Monitoring and Feedback sharing : Regular feedback sharing, mentoring and monitoring the progress makes the workforce more agile, open to feedback and opens up a continuous communication channel. This helps employees to constantly align their progress with the manager's expectations, discuss roadblocks and get real-time suggestions. In parallel, they understand their areas of improvement instantly instead of procrastinating, doing things the way they think is correct and then failing to deliver as expected. If this is diligently followed an open and interactive process could set our employees on a success journey.
Measuring : They say 'What gets measured gets done', it means that regular measurement and reporting helps keep performance on track. In order to prove performance, it is important to measure and substantiate it with tangible data which indicates whether if an employee has under-performed, out-performed or has been able to comfortably match up to the organization's expectations.

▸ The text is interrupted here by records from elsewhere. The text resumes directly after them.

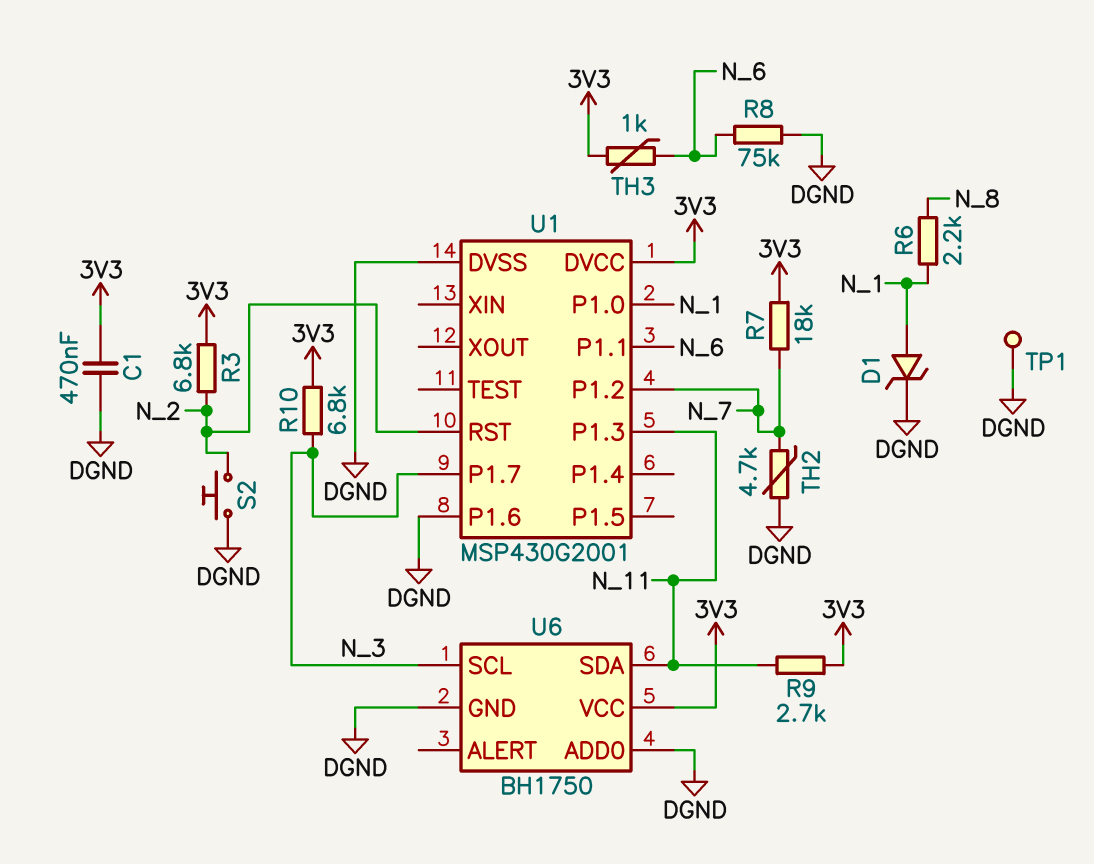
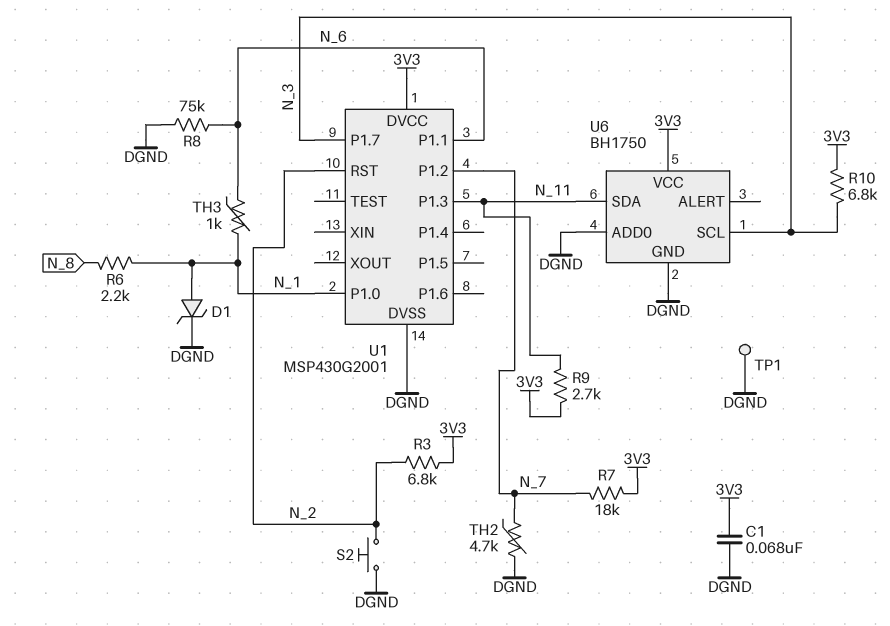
C1: 470nF (3V3, DGND) -> 68nF (3V3, DGND)
TH3: 1k (3V3, N_6) -> 1k (N_1, N_6)
U1 pin P1.6: DGND -> none

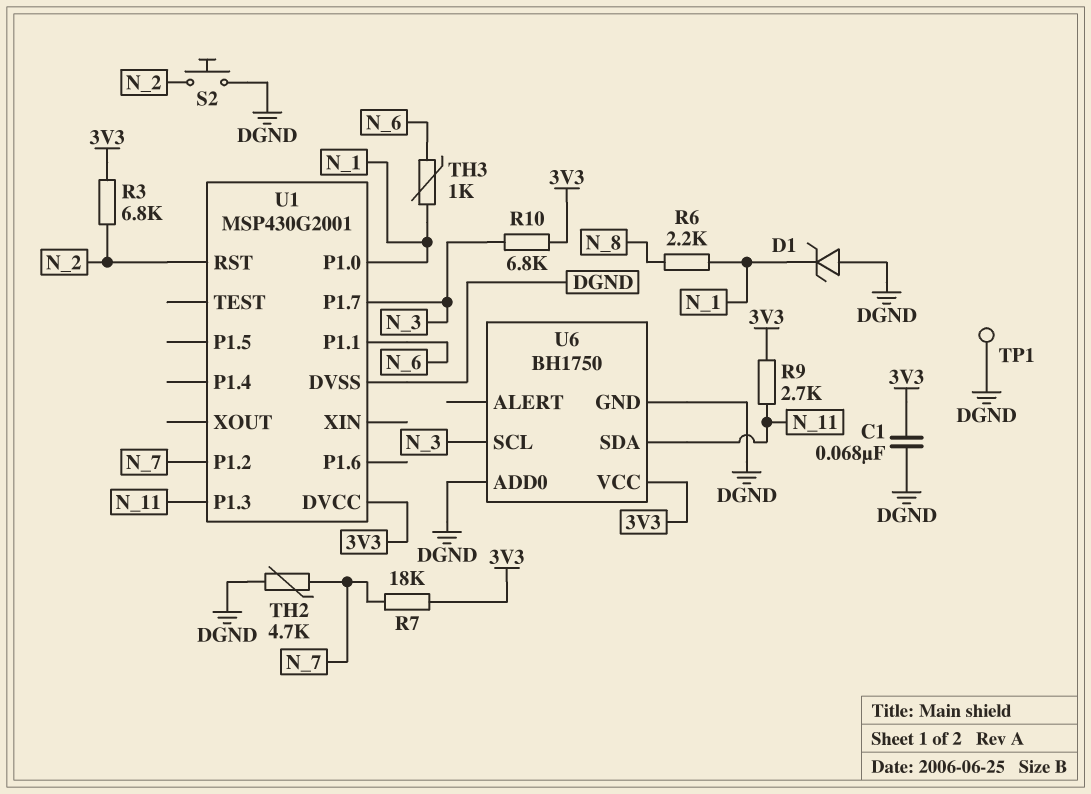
D1: zener (A N_1, K DGND) -> zener (A DGND, K N_1)
R8: 75k (DGND, N_6) -> none

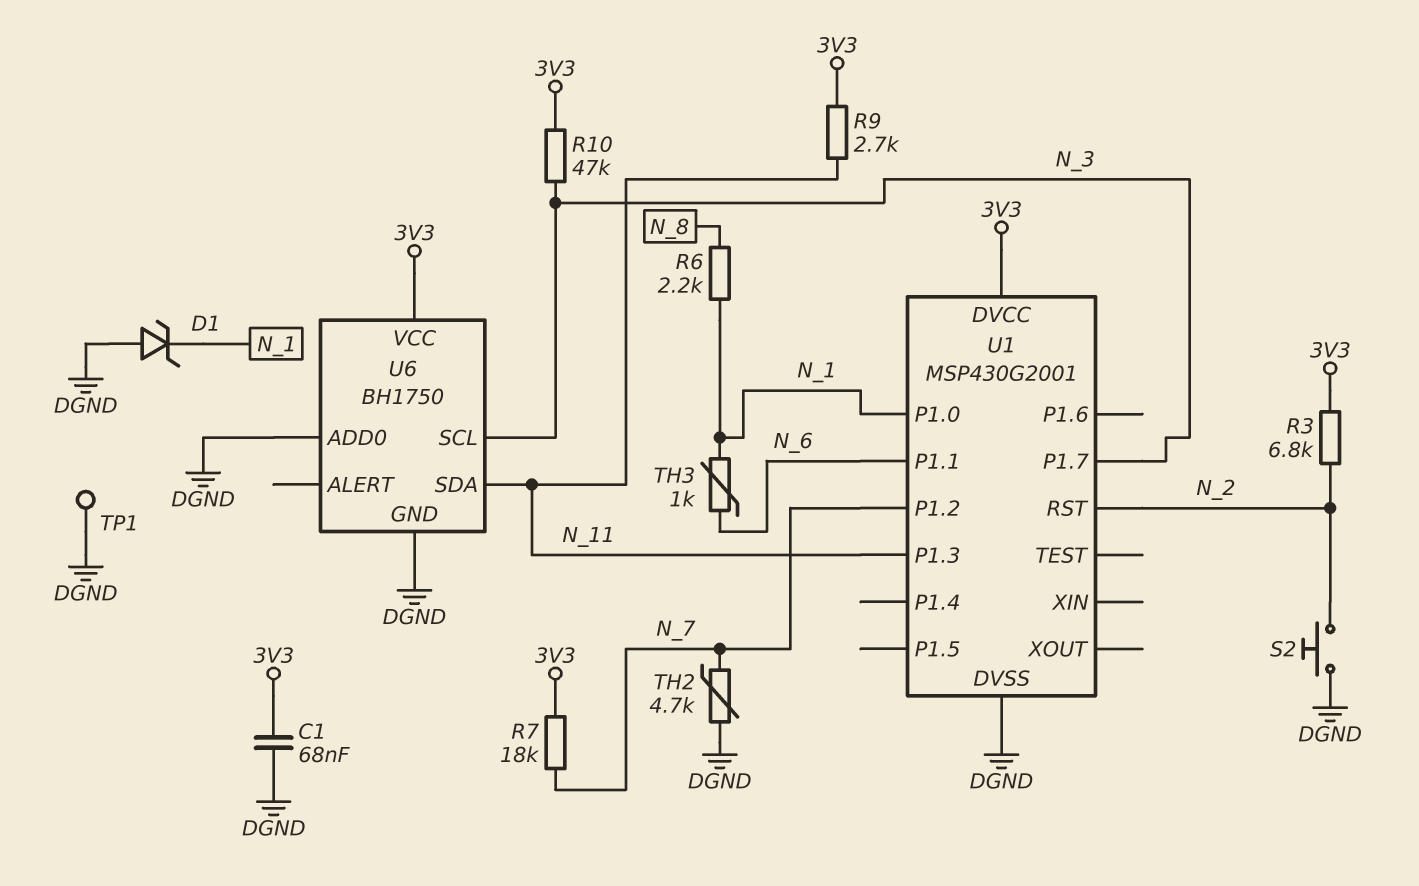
R10: 6.8k (3V3, N_3) -> 47k (3V3, N_3)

Rating : First measure performance and then rate individual performance on a scale of 1-5 is a common practice that employers follow. However, instead of rating employees only on the basis of results it is recommended that they are also rated basis all the data from previous evaluations and overall competencies which includes technical, behavioural and leadership skills.
There are lots of insightful data that pops up from the regular check-ins, feedback sharing sessions and progress monitoring this data could be used to fathom the gaps, create developmental plans and further coach the employees to better prepare them for success. A consistent calibration process ensures that there are proper checks and balances before arriving at the final ratings. It also ensures that a particular manager is not able to be too strict or too lenient with his/her ratings. Refer a Gartner article on Performance Calibration.
Rewards and Recognition : Rewards and recognition programs should be leveraged throughout the year to motivate and appreciate employees because extrinsic motivation which mostly drives performance should not be an annual activity. While extrinsic motivation comes from strong recognition programs intrinsic motivation is a result of lending a purpose and strong sense of alignment with the organization. Nevertheless, the two most obvious ways of valuing employee performance rising out of performance management are pay enhancements including annual bonus and promotions. They could make or break the bond of loyalty and it all depends on how impartial could your process be.
"If You Feel You Are Being Given A Little More That You Thought You Would Earn, Then You Tend To Go Above And Beyond To Restore This Balance" - Harvard Business School Article.
Therefore, it is fair to say that if all of the above are driven positively with an intention to grow, support, recognise, reward employees and arm them with the necessary skill-sets it is bound to enhance employee loyalty, making them more productive and engaged. Both considered as the key driving factors behind improving the organization's profitability. Thus, performance and engagement lay at the heart of any organization's larger success.